DATA RECORDS section start

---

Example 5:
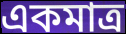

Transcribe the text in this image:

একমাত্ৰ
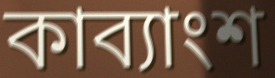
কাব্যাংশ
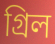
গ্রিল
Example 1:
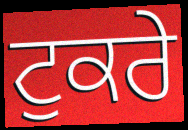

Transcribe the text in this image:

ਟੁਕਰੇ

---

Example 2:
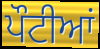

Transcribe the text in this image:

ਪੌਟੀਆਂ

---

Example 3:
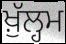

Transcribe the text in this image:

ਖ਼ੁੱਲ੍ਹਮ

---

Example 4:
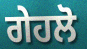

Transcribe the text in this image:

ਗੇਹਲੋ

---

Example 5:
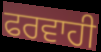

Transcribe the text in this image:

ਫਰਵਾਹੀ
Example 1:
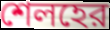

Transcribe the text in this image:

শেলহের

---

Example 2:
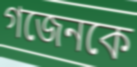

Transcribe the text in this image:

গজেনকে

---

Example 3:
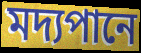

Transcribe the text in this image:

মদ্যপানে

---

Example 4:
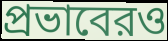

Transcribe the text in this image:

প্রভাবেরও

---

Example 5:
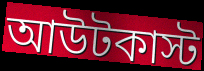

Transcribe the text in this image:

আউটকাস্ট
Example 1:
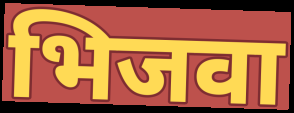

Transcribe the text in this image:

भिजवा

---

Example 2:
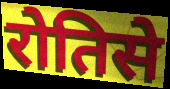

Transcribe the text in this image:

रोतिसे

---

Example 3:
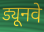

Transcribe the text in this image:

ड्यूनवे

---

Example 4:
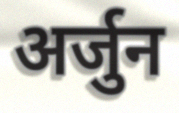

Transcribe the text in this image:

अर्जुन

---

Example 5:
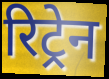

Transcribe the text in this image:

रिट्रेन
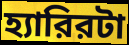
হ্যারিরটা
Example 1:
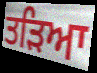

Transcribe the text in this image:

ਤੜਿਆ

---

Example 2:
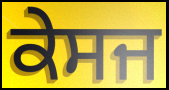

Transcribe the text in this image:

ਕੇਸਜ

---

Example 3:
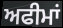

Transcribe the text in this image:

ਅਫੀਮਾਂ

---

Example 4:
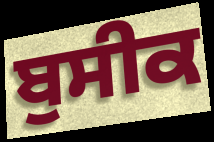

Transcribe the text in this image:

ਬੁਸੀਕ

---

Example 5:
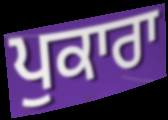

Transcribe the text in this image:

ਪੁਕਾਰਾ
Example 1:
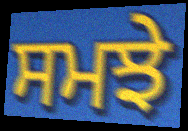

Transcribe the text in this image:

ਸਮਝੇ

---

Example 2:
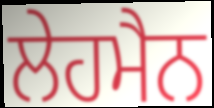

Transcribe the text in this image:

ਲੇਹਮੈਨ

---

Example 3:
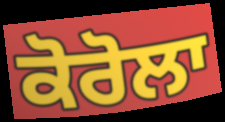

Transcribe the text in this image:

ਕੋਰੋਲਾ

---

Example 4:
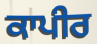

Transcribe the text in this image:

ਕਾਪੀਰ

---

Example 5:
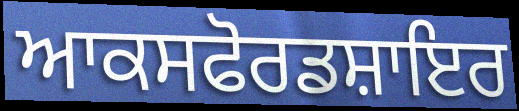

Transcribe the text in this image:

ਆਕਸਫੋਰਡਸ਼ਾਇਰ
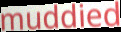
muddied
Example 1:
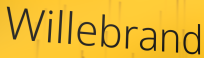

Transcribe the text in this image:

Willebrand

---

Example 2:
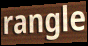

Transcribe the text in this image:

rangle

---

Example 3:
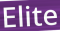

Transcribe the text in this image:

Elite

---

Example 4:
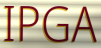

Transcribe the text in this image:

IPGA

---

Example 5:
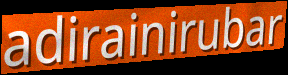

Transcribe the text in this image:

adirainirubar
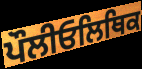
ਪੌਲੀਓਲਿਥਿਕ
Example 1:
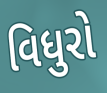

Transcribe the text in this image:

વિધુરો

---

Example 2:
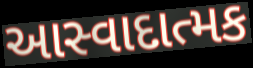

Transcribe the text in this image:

DATA RECORDS section end

EXERCISE INSTRUCTIONS
Every record above must be copied exactly; none of the pictures belong in the copy.

OUTPUT
---

Example 5:

Transcribe the text in this image:

একমাত্ৰ
কাব্যাংশ
গ্রিল
Example 1:

Transcribe the text in this image:

ਟੁਕਰੇ

---

Example 2:

Transcribe the text in this image:

ਪੌਟੀਆਂ

---

Example 3:

Transcribe the text in this image:

ਖ਼ੁੱਲ੍ਹਮ

---

Example 4:

Transcribe the text in this image:

ਗੇਹਲੋ

---

Example 5:

Transcribe the text in this image:

ਫਰਵਾਹੀ
Example 1:

Transcribe the text in this image:

শেলহের

---

Example 2:

Transcribe the text in this image:

গজেনকে

---

Example 3:

Transcribe the text in this image:

মদ্যপানে

---

Example 4:

Transcribe the text in this image:

প্রভাবেরও

---

Example 5:

Transcribe the text in this image:

আউটকাস্ট
Example 1:

Transcribe the text in this image:

भिजवा

---

Example 2:

Transcribe the text in this image:

रोतिसे

---

Example 3:

Transcribe the text in this image:

ड्यूनवे

---

Example 4:

Transcribe the text in this image:

अर्जुन

---

Example 5:

Transcribe the text in this image:

रिट्रेन
হ্যারিরটা
Example 1:

Transcribe the text in this image:

ਤੜਿਆ

---

Example 2:

Transcribe the text in this image:

ਕੇਸਜ

---

Example 3:

Transcribe the text in this image:

ਅਫੀਮਾਂ

---

Example 4:

Transcribe the text in this image:

ਬੁਸੀਕ

---

Example 5:

Transcribe the text in this image:

ਪੁਕਾਰਾ
Example 1:

Transcribe the text in this image:

ਸਮਝੇ

---

Example 2:

Transcribe the text in this image:

ਲੇਹਮੈਨ

---

Example 3:

Transcribe the text in this image:

ਕੋਰੋਲਾ

---

Example 4:

Transcribe the text in this image:

ਕਾਪੀਰ

---

Example 5:

Transcribe the text in this image:

ਆਕਸਫੋਰਡਸ਼ਾਇਰ
muddied
Example 1:

Transcribe the text in this image:

Willebrand

---

Example 2:

Transcribe the text in this image:

rangle

---

Example 3:

Transcribe the text in this image:

Elite

---

Example 4:

Transcribe the text in this image:

IPGA

---

Example 5:

Transcribe the text in this image:

adirainirubar
ਪੌਲੀਓਲਿਥਿਕ
Example 1:

Transcribe the text in this image:

વિધુરો

---

Example 2:

Transcribe the text in this image:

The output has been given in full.